#  > Faadoo Engineers Zone - For Students in Engineering Colleges >  > The Miscellaneous Zone >  >  Secret of becoming a topper!

## johhny sinns

does anyone knows the secret formula for becoming topper. if do ,what is it ,please share with us





  Similar Threads: The Secret of Flight GATE 2014 Topper not to opt for IIT for M. Tech IES topper interview Secret of becoming a topper!

----------


## dinu22mani

why do u want to be a topper...just try  to learn things from each aspect of ur life including ur book, ur teacher every second and u'll be a successfull person in lyf..

----------


## udita

focus and work hard

----------


## galaxy

destiny awaits so get ready

----------


## AkshayMukadam007

In engineering we r not here to become a topper.We r here to master the skills.
Master the skills u will be topper in future.
Sala IT/comps me to topper logonko programming nahi to kya ghanta use he to karne ka

----------


## pratikpd

See guys, how jealous people are of toppers!! Jealousy is achievement of successful people. Being topper is being successful at present. One must have big dreams. Toppers are not those people who only dream for best in future, but they are the one who achieve best in present, they have better results than others. Seeing dream of get to top position of world and moving toward it is fun. Only successful people knows what kind of joy lies on that path.

----------


## invinciblelokesh

Instead of becoming topper be a good student , who is good in every sphere of life

----------


## narayan0476

if you want to become a topper ............you should follow hardwork as well as softwork ...... .....
and love towards subject is important

----------


## sksangma19

Learn as much as you can and don't think about becoming topper. Just be happy that you are getting knowledge and when you go for the job in any company they won see your marks but your knowledge and your capabilities.

□ □ □

BRIEF 1:
For each statement below, say yes or no according to the forum thread on becoming a topper, and quote the words from the thread that decide it.
(a) udita advises focusing and working hard.
(b) sksangma19 says companies will mainly look at your marks when you apply for a job.
(c) narayan0476 says love for the subject is important.
BRIEF 2:
In the forum thread on becoming a topper, what does invinciblelokesh suggest being instead of a topper?
BRIEF 3:
Please turn the paragraph in the forum thread on becoming a topper that begins "See guys, how jealous people are of toppers!!" into a short bulleted list that keeps its main points.

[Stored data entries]
□ □ □

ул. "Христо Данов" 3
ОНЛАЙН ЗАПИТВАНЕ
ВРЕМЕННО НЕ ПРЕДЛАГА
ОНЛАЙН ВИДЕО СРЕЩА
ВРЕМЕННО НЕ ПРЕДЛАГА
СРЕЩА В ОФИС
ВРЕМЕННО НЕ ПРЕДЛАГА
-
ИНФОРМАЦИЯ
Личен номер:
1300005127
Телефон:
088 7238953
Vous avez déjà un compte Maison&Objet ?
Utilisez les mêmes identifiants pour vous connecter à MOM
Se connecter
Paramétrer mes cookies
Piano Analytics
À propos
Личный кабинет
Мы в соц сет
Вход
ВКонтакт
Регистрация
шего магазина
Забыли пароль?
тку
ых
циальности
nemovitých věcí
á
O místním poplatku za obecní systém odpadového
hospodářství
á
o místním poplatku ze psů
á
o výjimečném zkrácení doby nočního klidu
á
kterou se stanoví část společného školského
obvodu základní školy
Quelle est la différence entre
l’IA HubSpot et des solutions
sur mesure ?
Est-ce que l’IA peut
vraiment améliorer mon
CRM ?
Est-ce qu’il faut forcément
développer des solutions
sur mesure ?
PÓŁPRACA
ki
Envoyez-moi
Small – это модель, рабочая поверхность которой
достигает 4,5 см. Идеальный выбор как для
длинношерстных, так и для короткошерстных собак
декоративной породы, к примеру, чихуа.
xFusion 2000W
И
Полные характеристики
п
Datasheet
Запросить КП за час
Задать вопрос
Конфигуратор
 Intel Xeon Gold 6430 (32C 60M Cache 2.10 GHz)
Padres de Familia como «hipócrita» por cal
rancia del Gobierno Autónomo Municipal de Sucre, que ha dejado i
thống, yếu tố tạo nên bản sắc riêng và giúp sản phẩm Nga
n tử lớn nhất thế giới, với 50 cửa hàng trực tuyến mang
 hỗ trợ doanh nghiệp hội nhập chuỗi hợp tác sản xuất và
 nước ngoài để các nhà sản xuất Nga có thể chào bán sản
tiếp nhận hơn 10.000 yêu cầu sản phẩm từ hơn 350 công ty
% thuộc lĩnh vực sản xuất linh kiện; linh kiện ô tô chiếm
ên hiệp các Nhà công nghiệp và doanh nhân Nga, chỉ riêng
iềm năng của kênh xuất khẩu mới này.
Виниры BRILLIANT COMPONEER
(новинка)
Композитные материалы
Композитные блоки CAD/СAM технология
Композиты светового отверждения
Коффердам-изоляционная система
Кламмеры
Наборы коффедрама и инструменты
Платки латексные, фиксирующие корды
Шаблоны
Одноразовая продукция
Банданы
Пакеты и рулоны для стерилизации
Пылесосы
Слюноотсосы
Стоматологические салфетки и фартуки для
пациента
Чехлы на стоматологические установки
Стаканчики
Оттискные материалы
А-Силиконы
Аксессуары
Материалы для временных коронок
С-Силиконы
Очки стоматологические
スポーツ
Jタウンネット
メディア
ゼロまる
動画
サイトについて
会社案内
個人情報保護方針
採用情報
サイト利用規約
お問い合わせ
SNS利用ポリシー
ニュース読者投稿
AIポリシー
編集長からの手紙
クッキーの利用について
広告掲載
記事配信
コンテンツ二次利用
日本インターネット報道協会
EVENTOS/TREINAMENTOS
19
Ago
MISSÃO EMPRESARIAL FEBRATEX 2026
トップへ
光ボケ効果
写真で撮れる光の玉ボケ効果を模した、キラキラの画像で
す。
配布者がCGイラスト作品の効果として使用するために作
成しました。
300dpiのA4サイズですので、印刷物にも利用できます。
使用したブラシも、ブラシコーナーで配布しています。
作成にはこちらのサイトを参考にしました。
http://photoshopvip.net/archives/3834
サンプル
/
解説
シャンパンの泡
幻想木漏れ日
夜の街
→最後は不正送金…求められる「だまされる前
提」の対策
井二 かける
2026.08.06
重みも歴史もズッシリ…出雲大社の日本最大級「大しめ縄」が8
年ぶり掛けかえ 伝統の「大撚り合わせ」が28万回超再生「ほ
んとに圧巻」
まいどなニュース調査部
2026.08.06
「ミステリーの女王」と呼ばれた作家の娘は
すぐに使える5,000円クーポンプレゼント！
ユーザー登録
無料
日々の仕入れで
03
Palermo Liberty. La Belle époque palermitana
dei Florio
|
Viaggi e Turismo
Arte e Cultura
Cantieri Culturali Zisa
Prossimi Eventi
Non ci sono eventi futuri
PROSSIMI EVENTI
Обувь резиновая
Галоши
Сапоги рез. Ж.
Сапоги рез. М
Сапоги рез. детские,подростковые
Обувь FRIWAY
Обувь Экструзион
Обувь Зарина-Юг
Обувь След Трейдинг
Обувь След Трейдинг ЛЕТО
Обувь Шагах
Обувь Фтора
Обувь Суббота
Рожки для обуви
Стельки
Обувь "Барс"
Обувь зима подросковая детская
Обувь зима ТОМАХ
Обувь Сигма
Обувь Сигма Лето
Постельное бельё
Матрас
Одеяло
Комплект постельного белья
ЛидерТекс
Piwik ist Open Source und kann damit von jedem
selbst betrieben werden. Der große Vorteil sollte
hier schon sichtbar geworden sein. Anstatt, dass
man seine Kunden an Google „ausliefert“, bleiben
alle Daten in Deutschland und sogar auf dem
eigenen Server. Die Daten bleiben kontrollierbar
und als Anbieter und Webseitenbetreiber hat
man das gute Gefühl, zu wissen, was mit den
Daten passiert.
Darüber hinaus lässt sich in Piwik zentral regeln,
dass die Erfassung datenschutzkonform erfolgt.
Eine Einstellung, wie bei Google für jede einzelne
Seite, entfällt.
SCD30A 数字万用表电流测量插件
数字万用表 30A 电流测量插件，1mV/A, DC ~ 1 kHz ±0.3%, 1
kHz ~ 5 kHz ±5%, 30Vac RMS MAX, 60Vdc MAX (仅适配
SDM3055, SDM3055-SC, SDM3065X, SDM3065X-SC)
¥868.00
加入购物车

□ □ □

REPLY 1:
(a) Yes: "focus and work hard"
(b) No: "when you go for the job in any company they won see your marks but your knowledge and your capabilities"
(c) Yes: "and love towards subject is important"

REPLY 2:
A good student who is good in every sphere of life.

REPLY 3:
- People are jealous of toppers.
- Jealousy is an achievement of successful people.
- Being a topper means being successful in the present.
- One must have big dreams.
- Toppers do more than dream of the best in the future. They achieve the best in the present and get better results than others.
- Dreaming of reaching the top position in the world and moving toward it is fun.
- Only successful people know the joy on that path.